Saturday evening.

Bad news: I will not be joining the local search&rescue group after all. One of their requirements is a police background check. Sounds easy enough, right? Well, it looks like Ontario police is the only place in Canada that doesn’t accept a health card (with a picture and all) as a second form of ID. Aside from that and the Canadian driver license, I’ve got nothing that they’d recognize. Ipso facto, no background check, and no application for search&rescue, and no fighting the good fight, at least not this year.

Bah, humbug. I keep telling myself that this search&rescue crew was too tiny (only 10-12 missions a year for an area of 6,000,000 people?), that their requirements were too weird… (Like their request for a birth certificate: do they really get a lot of Kryptonians stealing valuable earthling rescuer positions?) Their loss, eh. At least I renewed my first aid and CPR certification. That’s an overall net positive, that is.

It took me a long while, but I’m finally done reading “Why Fish Don’t Exist: A Story of Loss, Love, and the Hidden Order of Life” by Lulu Miller. I highly, highly recommend it if you like pop science book with a personal touch. I won’t lie – the beginning is a little dry. At first, I thought it would be just a regurgitation of the two-volume biography of David Starr Jordan. (You know, the taxonomist.) I’m glad I didn’t stop reading because after a little while it really picked up. This book features a murder mystery, a ton of fun and funky fish factoids, an awful lot of information about the author’s personal life (trigger warning: domestic abuse and suicide), and an interesting crash course into the dark side of the US history that’s still with us now. The book is edumacational, fun (there are several genuine LOL moments), beautifully written, and as a bonus, toward the very end you’ll learn why fish don’t exist. Go check it out, eh.

══════════════════════════════

▶ [TASKS TO CARRY OUT]
1 – Answer from the Saturday evening entry:
(a) Which requirement of the search and rescue group did the writer fail to meet?
(b) Which certifications did the writer renew?
(c) Who is the author of the book the writer finished reading?
2 – Retype the Saturday evening entry between "Bah, humbug. I" and "positive, that is.", inclusive.
The data after the Saturday evening entry is separate material.

══════════════════════════════

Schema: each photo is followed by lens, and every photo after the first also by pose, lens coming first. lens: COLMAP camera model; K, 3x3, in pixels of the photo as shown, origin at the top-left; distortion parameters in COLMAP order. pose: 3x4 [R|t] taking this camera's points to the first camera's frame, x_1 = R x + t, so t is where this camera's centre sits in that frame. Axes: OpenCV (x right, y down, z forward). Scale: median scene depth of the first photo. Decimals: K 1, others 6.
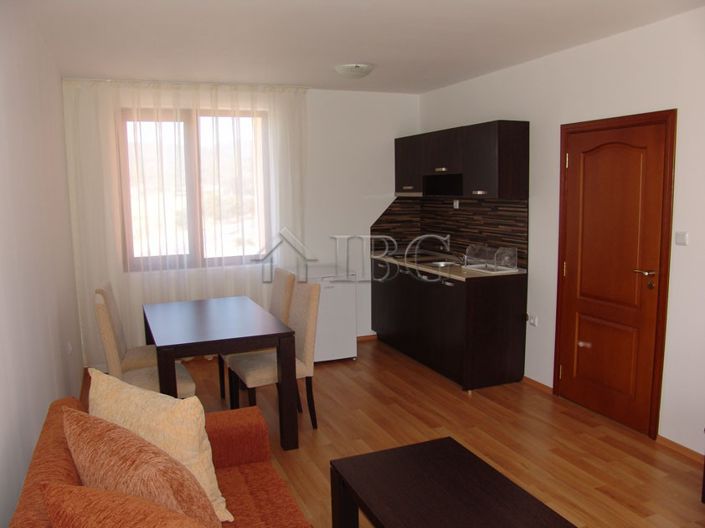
lens RADIAL K [[620.5, 0, 352.5], [0, 620.5, 264.0], [0, 0, 1]] dist [-0.072346, 0.012897]
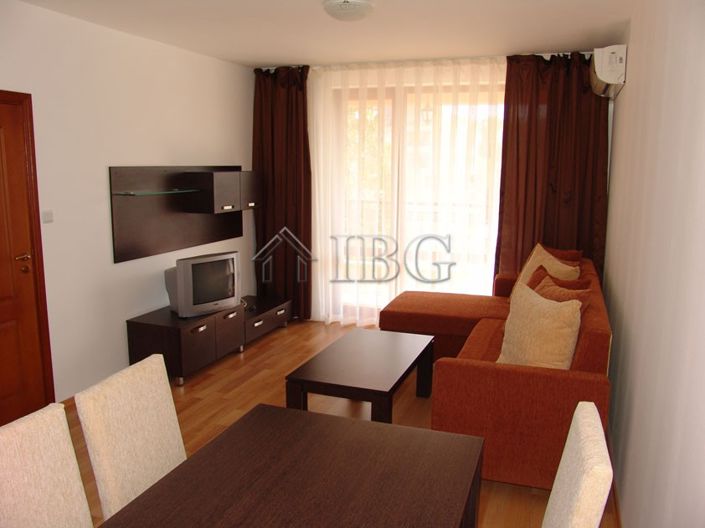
lens RADIAL K [[620.5, 0, 352.5], [0, 620.5, 264.0], [0, 0, 1]] dist [-0.072346, 0.012897]
pose [[-0.737073, -0.097429, 0.668754, -0.588247], [0.091683, 0.965989, 0.241782, -0.171584], [-0.669566, 0.239525, -0.703072, 1.407191]]
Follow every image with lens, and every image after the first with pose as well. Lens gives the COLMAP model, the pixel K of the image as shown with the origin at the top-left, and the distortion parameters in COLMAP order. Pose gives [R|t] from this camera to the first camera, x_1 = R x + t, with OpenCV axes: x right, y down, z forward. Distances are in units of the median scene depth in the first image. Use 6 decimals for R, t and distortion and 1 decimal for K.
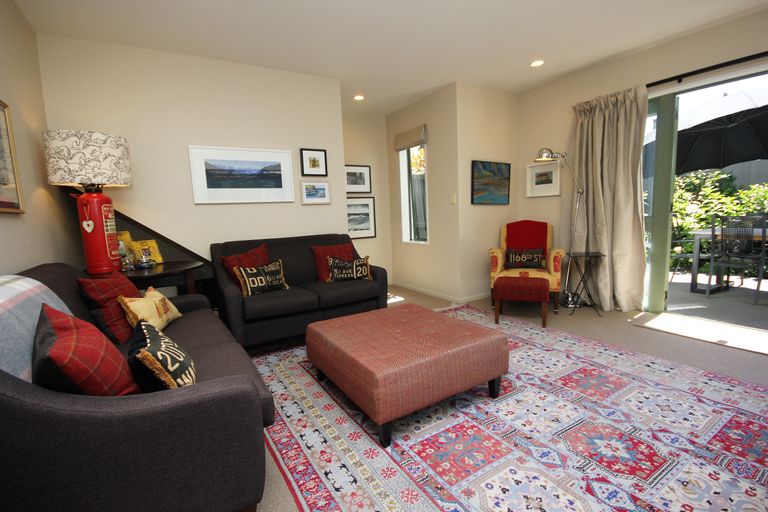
lens RADIAL K [[353.6, 0, 380.2], [0, 353.6, 261.9], [0, 0, 1]] dist [-0.001676, -0.006932]
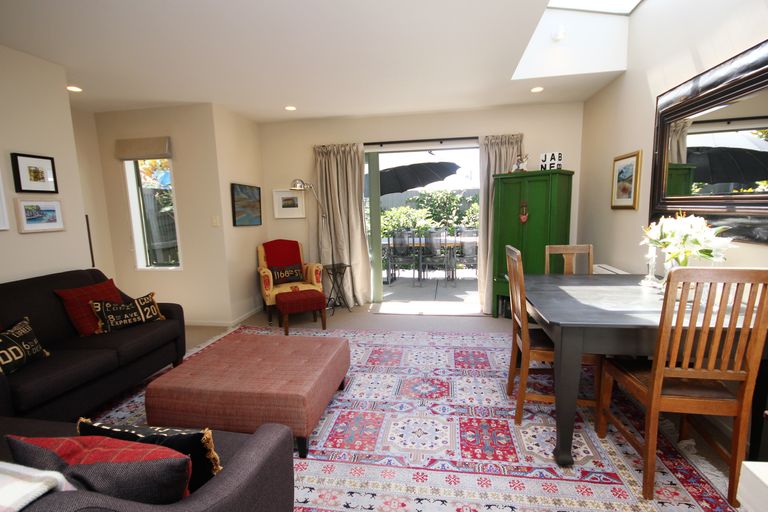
lens RADIAL K [[376.8, 0, 381.2], [0, 376.8, 260.6], [0, 0, 1]] dist [-0.006585, -0.001376]
pose [[0.646888, -0.083700, 0.757978, -0.365330], [0.104234, 0.994334, 0.020842, -0.056476], [-0.755428, 0.065525, 0.651947, -0.009654]]
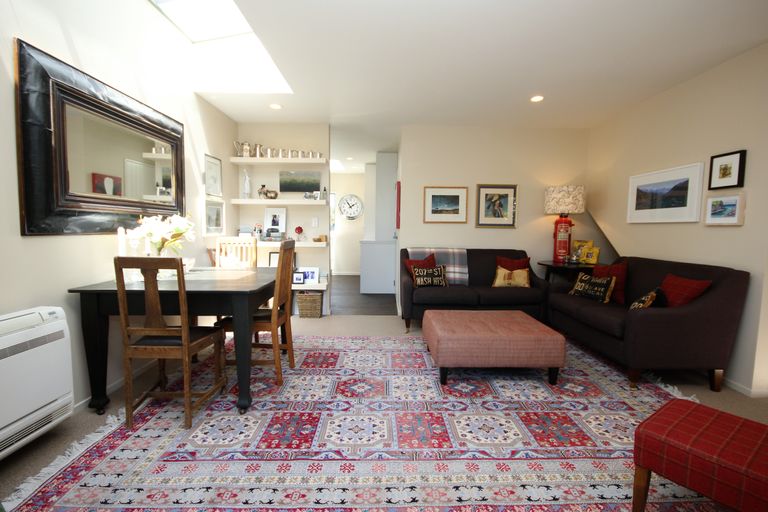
lens RADIAL K [[353.6, 0, 383.4], [0, 353.6, 252.8], [0, 0, 1]] dist [-0.001676, -0.006932]
pose [[-0.500335, 0.098789, -0.860178, 0.952008], [-0.111113, 0.977929, 0.176943, -0.181691], [0.858673, 0.184108, -0.478315, 0.860415]]
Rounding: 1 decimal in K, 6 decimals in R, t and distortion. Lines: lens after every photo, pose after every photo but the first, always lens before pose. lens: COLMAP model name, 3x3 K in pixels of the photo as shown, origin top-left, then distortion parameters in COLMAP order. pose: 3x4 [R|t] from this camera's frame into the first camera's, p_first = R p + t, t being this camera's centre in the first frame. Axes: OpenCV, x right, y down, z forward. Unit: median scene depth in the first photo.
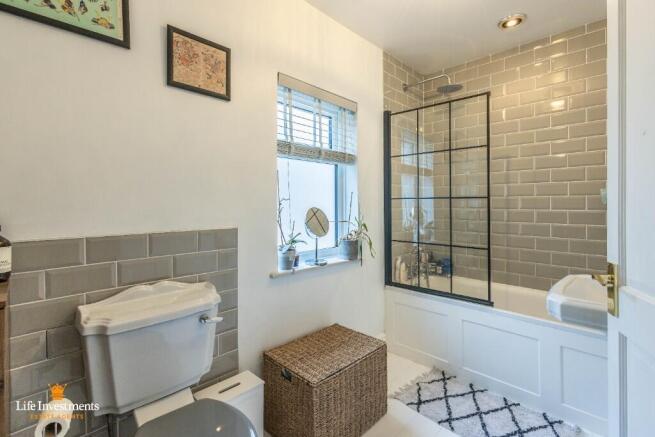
lens RADIAL K [[302.0, 0, 341.4], [0, 302.0, 205.6], [0, 0, 1]] dist [0.003861, 0.000108]
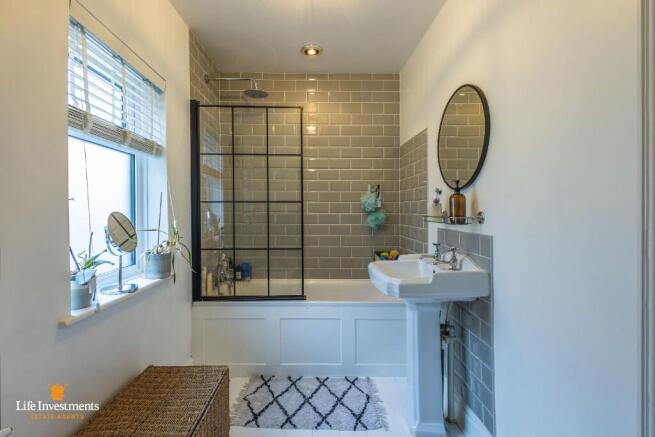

══════════════════════════════

▶ [YOUR RESPONSES]
1 –
(a) A police background check
(b) First aid and CPR
(c) Lulu Miller

2 –
Bah, humbug. I keep telling myself that this search&rescue crew was too tiny (only 10-12 missions a year for an area of 6,000,000 people?), that their requirements were too weird… (Like their request for a birth certificate: do they really get a lot of Kryptonians stealing valuable earthling rescuer positions?) Their loss, eh. At least I renewed my first aid and CPR certification. That’s an overall net positive, that is.